Start of Block
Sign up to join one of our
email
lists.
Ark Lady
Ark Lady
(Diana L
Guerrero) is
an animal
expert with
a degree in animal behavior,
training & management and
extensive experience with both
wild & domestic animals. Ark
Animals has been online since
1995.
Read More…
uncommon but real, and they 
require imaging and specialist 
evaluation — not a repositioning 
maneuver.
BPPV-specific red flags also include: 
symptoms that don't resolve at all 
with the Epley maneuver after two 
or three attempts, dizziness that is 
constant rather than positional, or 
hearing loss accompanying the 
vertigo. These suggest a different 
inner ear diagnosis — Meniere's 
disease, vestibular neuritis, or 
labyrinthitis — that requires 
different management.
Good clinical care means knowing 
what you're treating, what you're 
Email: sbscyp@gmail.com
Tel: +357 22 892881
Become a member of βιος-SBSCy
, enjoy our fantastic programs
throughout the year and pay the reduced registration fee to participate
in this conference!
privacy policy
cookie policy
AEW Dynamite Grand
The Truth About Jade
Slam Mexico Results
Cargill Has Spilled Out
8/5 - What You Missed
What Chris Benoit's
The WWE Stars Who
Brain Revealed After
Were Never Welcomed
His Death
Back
End of Block
Start of Block
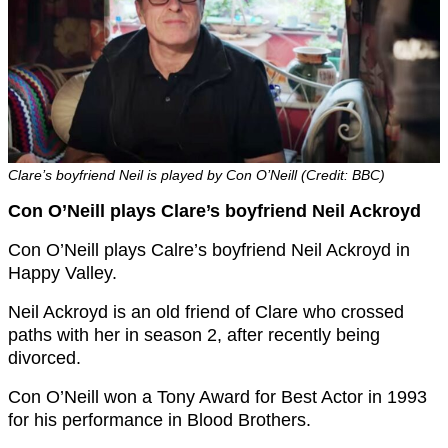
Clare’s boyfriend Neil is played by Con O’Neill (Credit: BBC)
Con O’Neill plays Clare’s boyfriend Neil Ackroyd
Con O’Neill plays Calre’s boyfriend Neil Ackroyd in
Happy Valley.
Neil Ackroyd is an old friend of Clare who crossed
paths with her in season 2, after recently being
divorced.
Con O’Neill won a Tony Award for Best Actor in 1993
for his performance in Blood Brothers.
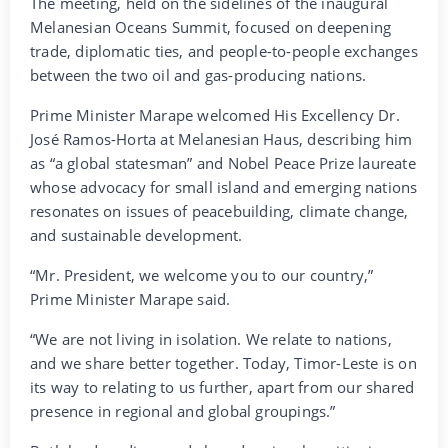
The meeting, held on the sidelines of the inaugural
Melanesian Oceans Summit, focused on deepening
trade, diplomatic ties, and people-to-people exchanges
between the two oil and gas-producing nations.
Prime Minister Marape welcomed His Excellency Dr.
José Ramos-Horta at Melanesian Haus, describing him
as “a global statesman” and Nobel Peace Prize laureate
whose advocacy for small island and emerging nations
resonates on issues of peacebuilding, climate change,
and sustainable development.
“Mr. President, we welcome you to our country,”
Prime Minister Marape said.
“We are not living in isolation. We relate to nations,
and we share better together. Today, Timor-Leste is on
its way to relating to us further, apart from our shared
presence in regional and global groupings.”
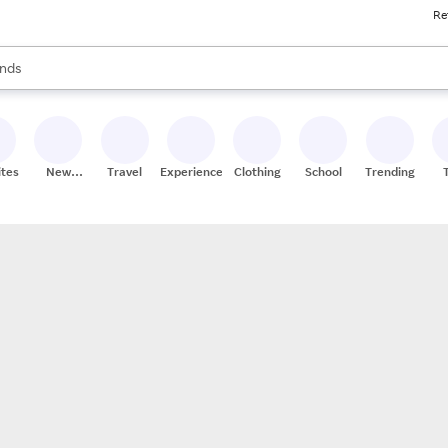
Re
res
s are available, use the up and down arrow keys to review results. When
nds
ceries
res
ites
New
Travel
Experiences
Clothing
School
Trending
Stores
End of Block
Start of Block
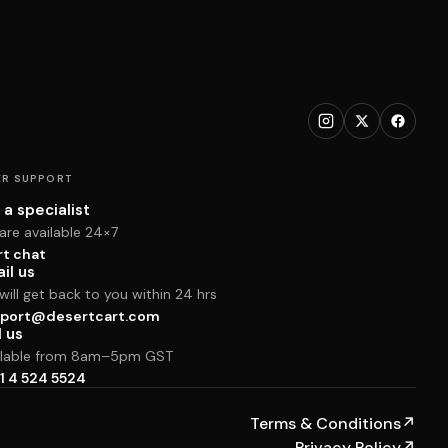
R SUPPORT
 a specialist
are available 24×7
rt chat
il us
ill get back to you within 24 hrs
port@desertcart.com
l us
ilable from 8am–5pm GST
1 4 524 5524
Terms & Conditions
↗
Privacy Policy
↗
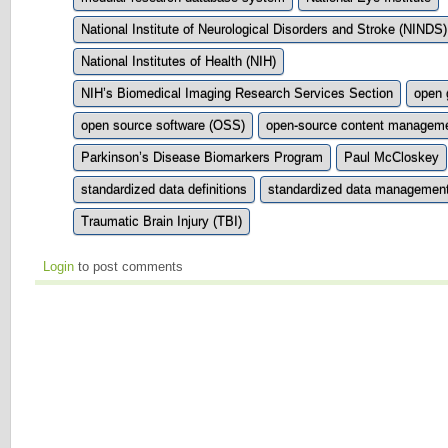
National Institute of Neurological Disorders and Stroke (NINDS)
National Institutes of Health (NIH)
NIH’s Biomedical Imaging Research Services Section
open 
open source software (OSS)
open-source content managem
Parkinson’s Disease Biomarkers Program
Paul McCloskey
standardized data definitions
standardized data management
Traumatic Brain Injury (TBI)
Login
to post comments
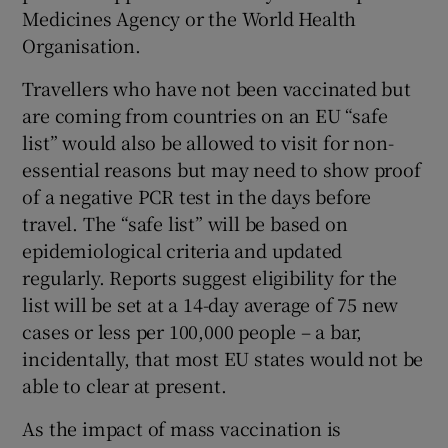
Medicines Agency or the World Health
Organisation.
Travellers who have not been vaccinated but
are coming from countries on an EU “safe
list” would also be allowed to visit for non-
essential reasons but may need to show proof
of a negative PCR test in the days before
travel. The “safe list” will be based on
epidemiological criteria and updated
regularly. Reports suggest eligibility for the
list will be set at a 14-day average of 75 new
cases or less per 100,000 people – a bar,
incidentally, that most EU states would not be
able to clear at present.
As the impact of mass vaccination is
End of Block
◆ Assignment
Reproduce word for word the part of the data that opens with the line containing "Sign up to join one of our" and closes with the line containing "BPPV-specific red flags", including both of those lines.

◆ Answer to this exercise
Sign up to join one of our
email
lists.
Ark Lady
Ark Lady
(Diana L
Guerrero) is
an animal
expert with
a degree in animal behavior,
training & management and
extensive experience with both
wild & domestic animals. Ark
Animals has been online since
1995.
Read More…
uncommon but real, and they 
require imaging and specialist 
evaluation — not a repositioning 
maneuver.
BPPV-specific red flags also include: 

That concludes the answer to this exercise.